Jason Bateman, Tina Fey and Adam Driver play the offspring of Jane Fonda, required to come home and remain there for a week after the death of their father. The performers excel, but the schmaltz can send a shiva down the spine
  
  

Tiles of the expected … Tina Fey and Jason Bateman in This is Where I Leave You
Tiles of the expected … Tina Fey and Jason Bateman in This is Where I Leave You Photograph: PR

“It’s OK to laugh, or cry, there’s no correct response,” Jane Fonda’s celebrity shrink counsels her kids a couple of times in this belligerently bittersweet family saga. The audience may not need such steerage. It’s true: you don’t know whether to laugh or cry, but you’re unlikely to be tempted to either. This is Where I Leave You is totally aimble, utterly unmoving filler given a major shot in the arm by its cast, people it’s simply a pleasure to watch, even with the creeping feeling they’re better than this.

Adapted from his own novel by Jonathan Trotter, who writes suburban soaps that are one part Franzen to five parts Hornby, it follows almost the same template as festival opener The Judge (without the homicide). A divorcing man in his mid 40s returns to his small hometown after the death of a parent, beds down in the scuzzy spare room filled with memories, and slowly but surely reconciles himself to the surviving parent, plus siblings, plus long-lost love, plus wholesome parochialism of the lives of normal folks.

This is Where I Leave has a serious advantage over the Judge: it stars not Robert Downey Jr but Jason Bateman, whose smart alec hangdog act still contains enough actual smarts to pull you through. He’s an absolute master of the lazy-eyed reaction shot, of casually attracting empathy without being especially dynamic, of making corn convincing. This is a man who’s never been anything less than terrific, in – by and large - less than terrific movies.

Anyway, Bateman is a former radio producer in the process of splitting up with his wife after walking in on her in bed with his boss. “Well that’ll do it”, comments someone, in the sort of sass-tastic dialogue peppered through the film. The woman is Rose Byrne (playing Bateman’s one who got away, despite 10 year age gap), who, with this and Bridesmaids and Bad Neighbours, has become one of most unassumingly funny, pleasingly non-quirky female comedy turns around. Adam Driver, too, is making a quantity not quality approach to his career work, for he’s somehow as terrific in this as he was in the legitimately brilliant While We’re Young, endlessly freshening pat lines with perky readings.

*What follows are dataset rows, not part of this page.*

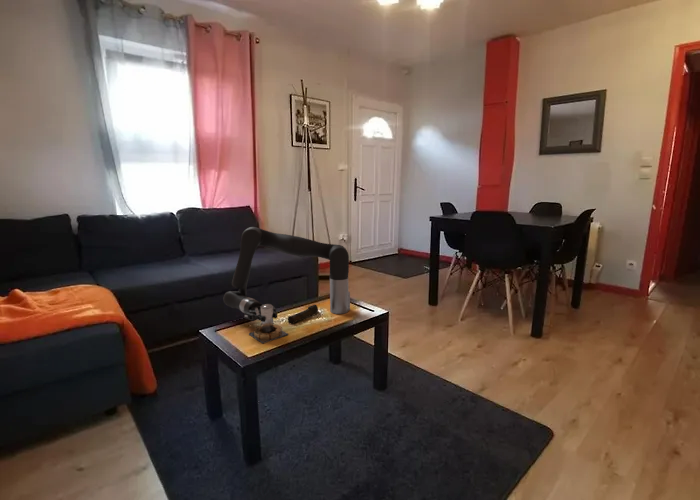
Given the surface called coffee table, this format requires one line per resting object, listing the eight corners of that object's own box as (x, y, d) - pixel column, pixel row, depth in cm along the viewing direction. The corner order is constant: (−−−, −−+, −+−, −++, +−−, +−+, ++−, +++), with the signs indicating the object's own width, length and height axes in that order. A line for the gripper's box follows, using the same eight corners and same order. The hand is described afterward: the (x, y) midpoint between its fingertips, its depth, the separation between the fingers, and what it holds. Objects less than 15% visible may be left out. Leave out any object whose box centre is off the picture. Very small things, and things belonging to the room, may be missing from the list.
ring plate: (273, 327, 163) (273, 321, 163) (288, 335, 154) (287, 329, 154) (248, 334, 155) (248, 329, 155) (262, 343, 146) (262, 338, 146)
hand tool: (293, 325, 165) (293, 315, 164) (287, 323, 168) (287, 313, 167) (321, 313, 180) (321, 304, 179) (316, 312, 182) (315, 303, 181)
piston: (269, 326, 158) (268, 303, 156) (275, 329, 154) (274, 306, 152) (259, 329, 155) (258, 305, 153) (265, 332, 151) (264, 308, 149)
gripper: (235, 303, 158) (254, 313, 146) (264, 296, 168) (284, 305, 155) (236, 319, 160) (255, 331, 147) (265, 311, 169) (285, 321, 157)
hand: (270, 317), depth 151 cm, fingers closed on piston, 5 cm apart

There’s two more siblings: Tina Fey, who does not fare terribly well with the crushing pathos here, though acting opposite Timothy Olyphant’s lightly brain-damaged sports shop assistant (her character’s one who got away) does present quite a challenge. And Corey Stolz, doing long-suffering stuff in a thankless role as the boring brother undergoing fertility treatment with wife Kathryn Hahn. Cue dialogue like: “Shove a baby up there” during sex and acting incredibly stressed the whole time (though presumably their problems can’t be so very pressing if they’re still trying to concieve naturally).

With some overhaul, this could have been great. But the conceit, coupled with signposting soundtrack and editing that serves to highlight the trite rather than give this talented ensemble some space, makes it just adequate. “Stop acting like crazy people!” yells Fey at one point. Of all the lines, it rings the truest.